__EXERCISE OBJECTIVE__
Copy the records below without any change, from the line containing "picture [117, 117, 362, 193]" through the line containing "text Entrega: GENETICA", including both of those lines. Leave out all other lines.
[BEGIN]
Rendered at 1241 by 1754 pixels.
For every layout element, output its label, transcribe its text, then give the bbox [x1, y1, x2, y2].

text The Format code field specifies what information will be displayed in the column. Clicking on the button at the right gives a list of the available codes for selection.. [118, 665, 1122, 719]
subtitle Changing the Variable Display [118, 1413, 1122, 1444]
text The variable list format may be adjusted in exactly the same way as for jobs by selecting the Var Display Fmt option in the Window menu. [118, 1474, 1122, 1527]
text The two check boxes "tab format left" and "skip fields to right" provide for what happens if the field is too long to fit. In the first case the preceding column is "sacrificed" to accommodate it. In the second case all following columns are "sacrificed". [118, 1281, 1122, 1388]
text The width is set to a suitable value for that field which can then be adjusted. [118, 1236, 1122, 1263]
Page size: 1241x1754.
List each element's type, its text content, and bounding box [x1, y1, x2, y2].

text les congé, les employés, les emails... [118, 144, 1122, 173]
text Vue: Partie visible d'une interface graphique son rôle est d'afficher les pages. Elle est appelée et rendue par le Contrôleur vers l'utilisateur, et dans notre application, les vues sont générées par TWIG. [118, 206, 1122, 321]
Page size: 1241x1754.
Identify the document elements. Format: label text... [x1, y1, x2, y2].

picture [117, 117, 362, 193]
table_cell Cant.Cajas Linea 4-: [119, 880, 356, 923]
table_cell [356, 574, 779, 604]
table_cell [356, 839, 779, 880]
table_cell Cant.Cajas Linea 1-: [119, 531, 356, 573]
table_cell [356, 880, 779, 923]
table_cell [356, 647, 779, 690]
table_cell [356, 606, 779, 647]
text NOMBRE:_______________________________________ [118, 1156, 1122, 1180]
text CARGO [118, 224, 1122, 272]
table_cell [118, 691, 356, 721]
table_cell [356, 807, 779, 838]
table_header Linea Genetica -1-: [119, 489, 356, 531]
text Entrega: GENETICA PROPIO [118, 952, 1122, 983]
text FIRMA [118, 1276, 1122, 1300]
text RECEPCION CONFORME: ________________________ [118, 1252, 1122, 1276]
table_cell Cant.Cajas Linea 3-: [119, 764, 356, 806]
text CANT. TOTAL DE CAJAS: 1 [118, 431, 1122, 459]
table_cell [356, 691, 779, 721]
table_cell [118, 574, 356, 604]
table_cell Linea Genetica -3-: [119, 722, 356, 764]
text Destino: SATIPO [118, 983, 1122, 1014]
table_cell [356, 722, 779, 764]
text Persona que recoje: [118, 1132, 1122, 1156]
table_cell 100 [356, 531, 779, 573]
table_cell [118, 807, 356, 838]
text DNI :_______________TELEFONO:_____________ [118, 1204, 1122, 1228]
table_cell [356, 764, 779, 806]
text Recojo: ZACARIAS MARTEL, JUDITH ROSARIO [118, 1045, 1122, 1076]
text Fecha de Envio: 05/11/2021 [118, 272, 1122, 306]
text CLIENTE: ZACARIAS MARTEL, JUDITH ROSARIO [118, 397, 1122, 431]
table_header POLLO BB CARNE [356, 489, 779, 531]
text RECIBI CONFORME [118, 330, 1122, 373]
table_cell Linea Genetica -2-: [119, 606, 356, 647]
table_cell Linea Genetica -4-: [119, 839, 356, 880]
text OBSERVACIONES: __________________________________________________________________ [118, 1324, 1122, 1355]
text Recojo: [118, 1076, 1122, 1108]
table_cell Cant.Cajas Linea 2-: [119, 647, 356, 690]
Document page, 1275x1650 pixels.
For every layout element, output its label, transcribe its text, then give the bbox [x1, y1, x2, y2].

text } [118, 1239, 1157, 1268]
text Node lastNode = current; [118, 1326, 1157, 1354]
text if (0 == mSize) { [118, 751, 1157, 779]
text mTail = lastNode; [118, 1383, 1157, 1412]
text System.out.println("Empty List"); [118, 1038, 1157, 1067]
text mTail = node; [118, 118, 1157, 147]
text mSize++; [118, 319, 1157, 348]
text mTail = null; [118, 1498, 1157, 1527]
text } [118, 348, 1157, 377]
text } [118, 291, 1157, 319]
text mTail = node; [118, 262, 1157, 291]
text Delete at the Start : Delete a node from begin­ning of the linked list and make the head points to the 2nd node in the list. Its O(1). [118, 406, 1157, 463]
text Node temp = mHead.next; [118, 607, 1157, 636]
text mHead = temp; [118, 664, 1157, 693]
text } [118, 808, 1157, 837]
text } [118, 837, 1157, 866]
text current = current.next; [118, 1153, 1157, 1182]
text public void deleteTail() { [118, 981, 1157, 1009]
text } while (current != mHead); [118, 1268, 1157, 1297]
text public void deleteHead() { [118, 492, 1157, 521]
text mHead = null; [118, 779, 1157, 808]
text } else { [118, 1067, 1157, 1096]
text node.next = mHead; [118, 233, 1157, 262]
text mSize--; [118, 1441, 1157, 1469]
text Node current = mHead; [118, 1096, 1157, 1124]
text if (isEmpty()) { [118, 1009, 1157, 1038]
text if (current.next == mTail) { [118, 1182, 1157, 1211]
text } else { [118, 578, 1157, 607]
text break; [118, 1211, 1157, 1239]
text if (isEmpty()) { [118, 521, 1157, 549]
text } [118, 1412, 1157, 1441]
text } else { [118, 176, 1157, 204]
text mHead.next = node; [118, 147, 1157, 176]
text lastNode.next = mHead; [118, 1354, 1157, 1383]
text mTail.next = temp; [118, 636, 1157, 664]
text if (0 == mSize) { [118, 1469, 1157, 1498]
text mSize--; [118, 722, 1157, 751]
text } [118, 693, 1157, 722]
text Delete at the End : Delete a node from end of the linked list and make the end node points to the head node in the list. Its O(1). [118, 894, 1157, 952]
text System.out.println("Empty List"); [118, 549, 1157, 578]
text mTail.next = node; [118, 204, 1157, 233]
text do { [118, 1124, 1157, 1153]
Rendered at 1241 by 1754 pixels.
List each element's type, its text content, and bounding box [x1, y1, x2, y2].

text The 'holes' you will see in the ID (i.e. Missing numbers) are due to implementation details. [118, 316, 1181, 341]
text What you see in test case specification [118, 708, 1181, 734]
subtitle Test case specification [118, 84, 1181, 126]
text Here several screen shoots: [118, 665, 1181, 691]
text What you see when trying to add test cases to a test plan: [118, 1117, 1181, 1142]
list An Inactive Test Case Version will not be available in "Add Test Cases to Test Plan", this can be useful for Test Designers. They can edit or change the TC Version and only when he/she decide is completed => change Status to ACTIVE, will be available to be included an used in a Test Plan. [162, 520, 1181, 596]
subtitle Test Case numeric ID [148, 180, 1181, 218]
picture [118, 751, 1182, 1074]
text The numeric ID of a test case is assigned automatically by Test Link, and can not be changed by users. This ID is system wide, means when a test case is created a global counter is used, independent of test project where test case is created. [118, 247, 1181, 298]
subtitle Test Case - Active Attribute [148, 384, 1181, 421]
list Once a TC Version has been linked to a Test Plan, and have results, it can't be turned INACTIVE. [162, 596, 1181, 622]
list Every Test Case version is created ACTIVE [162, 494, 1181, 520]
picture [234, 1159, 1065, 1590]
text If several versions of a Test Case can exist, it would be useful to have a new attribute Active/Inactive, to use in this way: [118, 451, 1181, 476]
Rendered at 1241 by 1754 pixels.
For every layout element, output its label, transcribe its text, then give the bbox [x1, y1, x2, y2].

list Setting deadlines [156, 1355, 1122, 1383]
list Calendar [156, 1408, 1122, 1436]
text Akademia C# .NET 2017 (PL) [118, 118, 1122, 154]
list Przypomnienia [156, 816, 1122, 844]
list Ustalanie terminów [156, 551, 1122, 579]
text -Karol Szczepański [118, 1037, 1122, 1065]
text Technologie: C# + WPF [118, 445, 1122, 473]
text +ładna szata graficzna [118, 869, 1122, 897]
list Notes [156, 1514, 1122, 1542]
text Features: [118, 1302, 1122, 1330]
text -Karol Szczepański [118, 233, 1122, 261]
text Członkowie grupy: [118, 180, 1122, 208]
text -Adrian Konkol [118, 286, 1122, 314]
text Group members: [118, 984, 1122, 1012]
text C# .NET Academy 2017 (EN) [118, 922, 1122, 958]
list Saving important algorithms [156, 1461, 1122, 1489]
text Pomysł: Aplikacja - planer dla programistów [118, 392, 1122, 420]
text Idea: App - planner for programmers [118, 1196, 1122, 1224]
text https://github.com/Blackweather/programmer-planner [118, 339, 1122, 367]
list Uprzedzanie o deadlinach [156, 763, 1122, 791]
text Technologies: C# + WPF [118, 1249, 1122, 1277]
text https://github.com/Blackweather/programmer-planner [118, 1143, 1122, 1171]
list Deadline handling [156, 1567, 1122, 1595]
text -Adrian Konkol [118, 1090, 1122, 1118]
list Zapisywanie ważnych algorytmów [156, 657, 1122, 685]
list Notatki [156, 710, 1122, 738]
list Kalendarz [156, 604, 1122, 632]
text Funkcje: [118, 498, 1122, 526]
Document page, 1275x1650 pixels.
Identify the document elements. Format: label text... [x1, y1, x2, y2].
[END]
__WORKED ANSWER__
picture [117, 117, 362, 193]
table_cell Cant.Cajas Linea 4-: [119, 880, 356, 923]
table_cell [356, 574, 779, 604]
table_cell [356, 839, 779, 880]
table_cell Cant.Cajas Linea 1-: [119, 531, 356, 573]
table_cell [356, 880, 779, 923]
table_cell [356, 647, 779, 690]
table_cell [356, 606, 779, 647]
text NOMBRE:_______________________________________ [118, 1156, 1122, 1180]
text CARGO [118, 224, 1122, 272]
table_cell [118, 691, 356, 721]
table_cell [356, 807, 779, 838]
table_header Linea Genetica -1-: [119, 489, 356, 531]
text Entrega: GENETICA PROPIO [118, 952, 1122, 983]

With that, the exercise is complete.